▶ Wymagania zadania:
Powtórz dosłownie, wiersz po wierszu, wszystkie poniższe pozycje, ale bez obrazów.

▶ Rekordy danych:

○ ○ ○ ○ ○ ○ ○

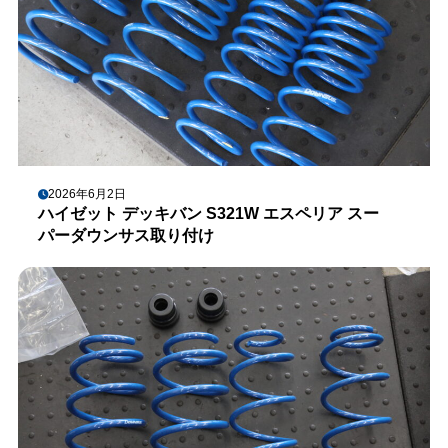
2026年6月2日
ハイゼット デッキバン S321W エスペリア スー
パーダウンサス取り付け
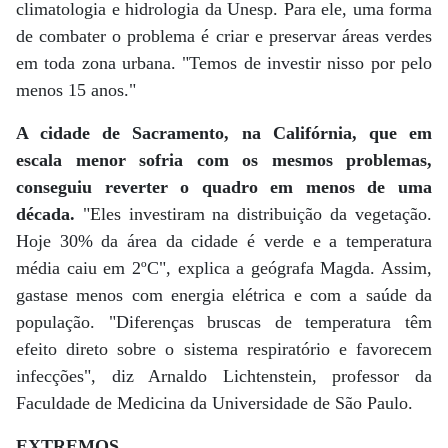
climatologia e hidrologia da Unesp. Para ele, uma forma
de combater o problema é criar e preservar áreas verdes
em toda zona urbana. "Temos de investir nisso por pelo
menos 15 anos."
A cidade de Sacramento, na Califórnia, que em
escala menor sofria com os mesmos problemas,
conseguiu reverter o quadro em menos de uma
década.
"Eles investiram na distribuição da vegetação.
Hoje 30% da área da cidade é verde e a temperatura
média caiu em 2ºC", explica a geógrafa Magda. Assim,
gastase menos com energia elétrica e com a saúde da
população. "Diferenças bruscas de temperatura têm
efeito direto sobre o sistema respiratório e favorecem
infecções", diz Arnaldo Lichtenstein, professor da
Faculdade de Medicina da Universidade de São Paulo.
EXTREMOS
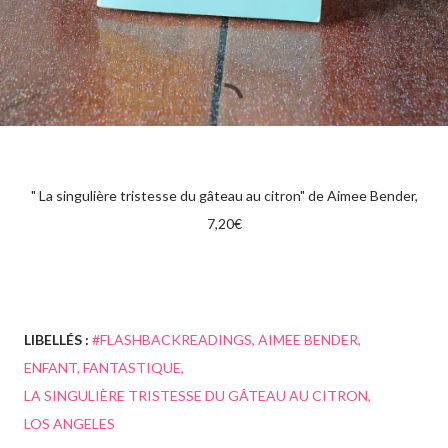
" La singulière tristesse du gâteau au citron" de Aimee Bender,
7,20€
LIBELLÉS :
#FLASHBACKREADINGS
AIMEE BENDER
ENFANT
FANTASTIQUE
LA SINGULIÈRE TRISTESSE DU GÂTEAU AU CITRON
LOS ANGELES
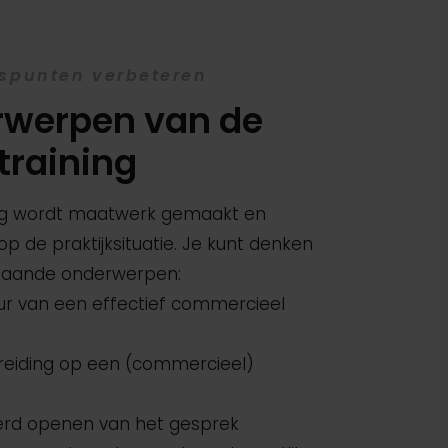
spunten verbeteren
werpen van de
training
ing wordt maatwerk gemaakt en
p de praktijksituatie. Je kunt denken
taande onderwerpen:
uur van een effectief commercieel
reiding op een (commercieel)
kerd openen van het gesprek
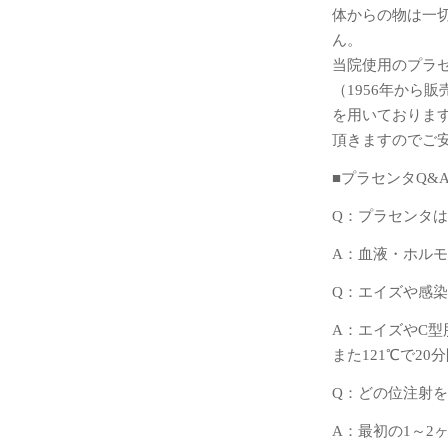
体からの物は一
ん。
当院使用のプラセ
（1956年から
を用いておりま
頂きますのでご
■プラセンタQ&
Q：プラセンタ
A：血液・ホル
Q：エイズや感
A：エイズやC
また121℃で2
Q：どの位注射
A：最初の1～2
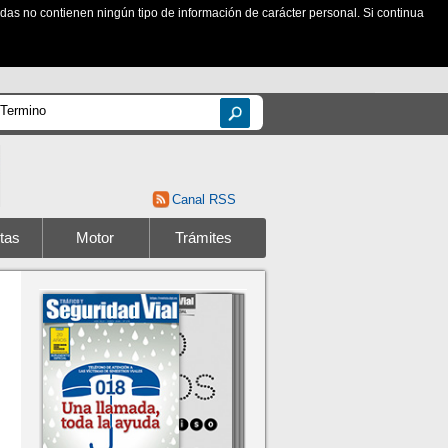
zadas no contienen ningún tipo de información de carácter personal. Si continua
Canal RSS
tas
Motor
Trámites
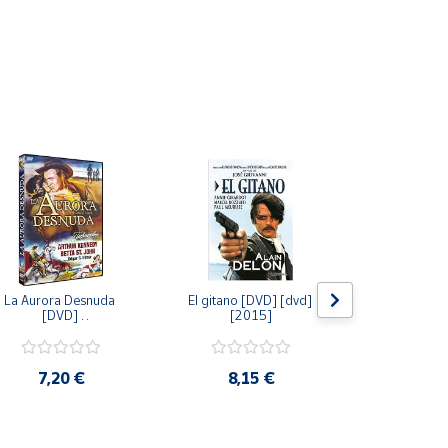
La Aurora Desnuda 
El gitano [DVD] [dvd] 
Pack: La C
[DVD] 
[2015]
Jersey + Sere
[unknown_binding] 
Algo Que Co
[2013]
ray] [blu_r
7,20 €
8,15 €
9,6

○ ○ ○ ○ ○ ○ ○

▶ Odpowiedź pisemna:
2026年6月2日
ハイゼット デッキバン S321W エスペリア スー
パーダウンサス取り付け
climatologia e hidrologia da Unesp. Para ele, uma forma
de combater o problema é criar e preservar áreas verdes
em toda zona urbana. "Temos de investir nisso por pelo
menos 15 anos."
A cidade de Sacramento, na Califórnia, que em
escala menor sofria com os mesmos problemas,
conseguiu reverter o quadro em menos de uma
década.
"Eles investiram na distribuição da vegetação.
Hoje 30% da área da cidade é verde e a temperatura
média caiu em 2ºC", explica a geógrafa Magda. Assim,
gastase menos com energia elétrica e com a saúde da
população. "Diferenças bruscas de temperatura têm
efeito direto sobre o sistema respiratório e favorecem
infecções", diz Arnaldo Lichtenstein, professor da
Faculdade de Medicina da Universidade de São Paulo.
EXTREMOS
" La singulière tristesse du gâteau au citron" de Aimee Bender,
7,20€
LIBELLÉS :
#FLASHBACKREADINGS
AIMEE BENDER
ENFANT
FANTASTIQUE
LA SINGULIÈRE TRISTESSE DU GÂTEAU AU CITRON
LOS ANGELES
spunten verbeteren
werpen van de
training
ing wordt maatwerk gemaakt en
p de praktijksituatie. Je kunt denken
taande onderwerpen:
uur van een effectief commercieel
reiding op een (commercieel)
kerd openen van het gesprek
体からの物は一
ん。
当院使用のプラセ
（1956年から
を用いておりま
頂きますのでご
■プラセンタQ&
Q：プラセンタ
A：血液・ホル
Q：エイズや感
A：エイズやC
また121℃で2
Q：どの位注射
A：最初の1～2
zadas no contienen ningún tipo de información de carácter personal. Si continua
Canal RSS
tas
Motor
Trámites
La Aurora Desnuda 
El gitano [DVD] [dvd] 
Pack: La C
[DVD] 
[2015]
Jersey + Sere
[unknown_binding] 
Algo Que Co
[2013]
ray] [blu_r
7,20 €
8,15 €
9,6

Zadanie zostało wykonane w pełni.